[Supplied material Boundary: Start]

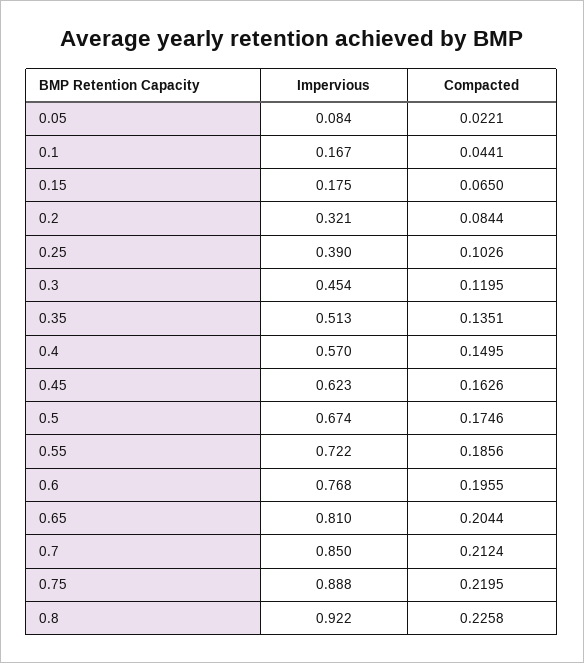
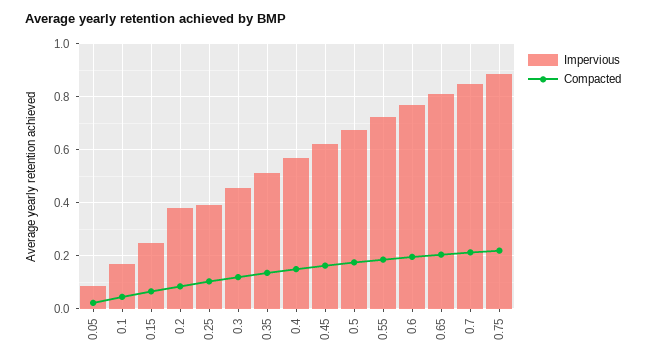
  {
    "Impervious": {
      "0.05": 0.084,
      "0.1": 0.167,
-     "0.15": 0.175,
+     "0.15": 0.25,
-     "0.2": 0.321,
+     "0.2": 0.375,
      "0.25": 0.39,
      "0.3": 0.454,
      "0.35": 0.513,
      "0.4": 0.57,
      "0.45": 0.623,
      "0.5": 0.674,
      "0.55": 0.722,
      "0.6": 0.768,
      "0.65": 0.81,
      "0.7": 0.85,
-     "0.75": 0.888,
+     "0.75": 0.888
-     "0.8": 0.922
    },
    "Compacted": {
      "0.05": 0.0221,
      "0.1": 0.0441,
      "0.15": 0.065,
      "0.2": 0.0844,
      "0.25": 0.1026,
      "0.3": 0.1195,
      "0.35": 0.1351,
      "0.4": 0.1495,
      "0.45": 0.1626,
      "0.5": 0.1746,
      "0.55": 0.1856,
      "0.6": 0.1955,
      "0.65": 0.2044,
      "0.7": 0.2124,
-     "0.75": 0.2195,
+     "0.75": 0.2195
-     "0.8": 0.2258
    }
  }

[Supplied material Boundary: End]

Repeat each line above exactly. The pictures stay out.

_Result of this task_:
  {
    "Impervious": {
      "0.05": 0.084,
      "0.1": 0.167,
-     "0.15": 0.175,
+     "0.15": 0.25,
-     "0.2": 0.321,
+     "0.2": 0.375,
      "0.25": 0.39,
      "0.3": 0.454,
      "0.35": 0.513,
      "0.4": 0.57,
      "0.45": 0.623,
      "0.5": 0.674,
      "0.55": 0.722,
      "0.6": 0.768,
      "0.65": 0.81,
      "0.7": 0.85,
-     "0.75": 0.888,
+     "0.75": 0.888
-     "0.8": 0.922
    },
    "Compacted": {
      "0.05": 0.0221,
      "0.1": 0.0441,
      "0.15": 0.065,
      "0.2": 0.0844,
      "0.25": 0.1026,
      "0.3": 0.1195,
      "0.35": 0.1351,
      "0.4": 0.1495,
      "0.45": 0.1626,
      "0.5": 0.1746,
      "0.55": 0.1856,
      "0.6": 0.1955,
      "0.65": 0.2044,
      "0.7": 0.2124,
-     "0.75": 0.2195,
+     "0.75": 0.2195
-     "0.8": 0.2258
    }
  }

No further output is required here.